#### About this task
Each line from the opening of the records that follow to the line with "middle pip: (749, 337)" needs to be written out exactly. Add nothing.

#### Body or hand keypoint data
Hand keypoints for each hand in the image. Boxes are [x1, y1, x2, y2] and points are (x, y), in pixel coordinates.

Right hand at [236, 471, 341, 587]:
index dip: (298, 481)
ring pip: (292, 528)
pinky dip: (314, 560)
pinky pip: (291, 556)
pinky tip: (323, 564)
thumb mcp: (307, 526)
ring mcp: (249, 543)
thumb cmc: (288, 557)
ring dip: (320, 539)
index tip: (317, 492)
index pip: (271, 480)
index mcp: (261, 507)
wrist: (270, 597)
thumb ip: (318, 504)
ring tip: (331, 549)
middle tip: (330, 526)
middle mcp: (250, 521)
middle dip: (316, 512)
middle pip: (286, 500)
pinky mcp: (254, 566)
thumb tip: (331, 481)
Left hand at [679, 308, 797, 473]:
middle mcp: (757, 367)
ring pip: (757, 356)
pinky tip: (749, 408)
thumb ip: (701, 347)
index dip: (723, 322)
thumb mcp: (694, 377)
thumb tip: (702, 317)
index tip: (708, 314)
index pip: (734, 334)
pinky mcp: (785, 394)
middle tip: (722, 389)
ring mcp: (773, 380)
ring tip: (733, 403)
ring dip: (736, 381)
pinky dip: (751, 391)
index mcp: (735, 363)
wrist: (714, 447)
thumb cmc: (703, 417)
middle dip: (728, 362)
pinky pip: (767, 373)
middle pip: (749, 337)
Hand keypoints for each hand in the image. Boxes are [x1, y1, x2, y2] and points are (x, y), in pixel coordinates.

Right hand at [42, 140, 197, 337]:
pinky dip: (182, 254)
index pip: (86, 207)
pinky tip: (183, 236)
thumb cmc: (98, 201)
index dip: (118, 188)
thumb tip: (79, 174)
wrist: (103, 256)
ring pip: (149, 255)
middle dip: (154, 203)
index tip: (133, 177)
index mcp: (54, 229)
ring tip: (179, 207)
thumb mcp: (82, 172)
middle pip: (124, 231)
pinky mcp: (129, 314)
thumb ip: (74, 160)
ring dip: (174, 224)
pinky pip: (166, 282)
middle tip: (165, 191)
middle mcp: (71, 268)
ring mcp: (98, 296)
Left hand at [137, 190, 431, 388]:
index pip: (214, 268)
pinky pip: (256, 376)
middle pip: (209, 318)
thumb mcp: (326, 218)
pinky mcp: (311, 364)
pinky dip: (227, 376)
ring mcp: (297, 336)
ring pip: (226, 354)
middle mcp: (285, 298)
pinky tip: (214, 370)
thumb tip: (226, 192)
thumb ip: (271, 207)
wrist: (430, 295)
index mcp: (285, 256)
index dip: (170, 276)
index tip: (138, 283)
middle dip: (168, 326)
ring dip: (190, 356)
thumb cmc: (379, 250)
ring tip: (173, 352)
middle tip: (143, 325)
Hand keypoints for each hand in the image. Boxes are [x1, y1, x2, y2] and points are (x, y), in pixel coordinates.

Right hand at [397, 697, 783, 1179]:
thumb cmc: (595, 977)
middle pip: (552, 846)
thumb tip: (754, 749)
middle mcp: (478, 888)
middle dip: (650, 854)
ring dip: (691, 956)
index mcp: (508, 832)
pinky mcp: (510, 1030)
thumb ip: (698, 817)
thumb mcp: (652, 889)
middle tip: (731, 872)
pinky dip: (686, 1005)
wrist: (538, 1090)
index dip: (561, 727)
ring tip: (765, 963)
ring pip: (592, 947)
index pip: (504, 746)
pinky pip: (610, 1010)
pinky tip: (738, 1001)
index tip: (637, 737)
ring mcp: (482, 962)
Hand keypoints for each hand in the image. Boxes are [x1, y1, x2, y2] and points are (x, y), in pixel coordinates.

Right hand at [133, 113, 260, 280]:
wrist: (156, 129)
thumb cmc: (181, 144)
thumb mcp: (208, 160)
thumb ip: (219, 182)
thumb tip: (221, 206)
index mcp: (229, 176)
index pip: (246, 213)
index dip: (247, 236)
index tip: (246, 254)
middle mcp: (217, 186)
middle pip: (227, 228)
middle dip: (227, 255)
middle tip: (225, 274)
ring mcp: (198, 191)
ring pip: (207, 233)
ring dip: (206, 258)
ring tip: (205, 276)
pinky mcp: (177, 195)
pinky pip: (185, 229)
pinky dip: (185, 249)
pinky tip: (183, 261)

#### Output for this task
Hand keypoints for each hand in the image. Boxes are [x1, y1, x2, y2] and points are (x, y), in pixel coordinates.

Right hand at [236, 471, 341, 587]:
index dip: (298, 481)
ring pip: (292, 528)
pinky dip: (314, 560)
pinky pip: (291, 556)
pinky tip: (323, 564)
thumb mcp: (307, 526)
ring mcp: (249, 543)
thumb cmc: (288, 557)
ring dip: (320, 539)
index tip: (317, 492)
index pip: (271, 480)
index mcp: (261, 507)
wrist: (270, 597)
thumb ip: (318, 504)
ring tip: (331, 549)
middle tip: (330, 526)
middle mcp: (250, 521)
middle dip: (316, 512)
middle pip: (286, 500)
pinky mcp: (254, 566)
thumb tip: (331, 481)
Left hand at [679, 308, 797, 473]:
middle mcp: (757, 367)
ring pip: (757, 356)
pinky tip: (749, 408)
thumb ip: (701, 347)
index dip: (723, 322)
thumb mcp: (694, 377)
thumb tip: (702, 317)
index tip: (708, 314)
index pip: (734, 334)
pinky mcp: (785, 394)
middle tip: (722, 389)
ring mcp: (773, 380)
ring tip: (733, 403)
ring dip: (736, 381)
pinky dip: (751, 391)
index mcp: (735, 363)
wrist: (714, 447)
thumb cmc: (703, 417)
middle dip: (728, 362)
pinky pip: (767, 373)
middle pip: (749, 337)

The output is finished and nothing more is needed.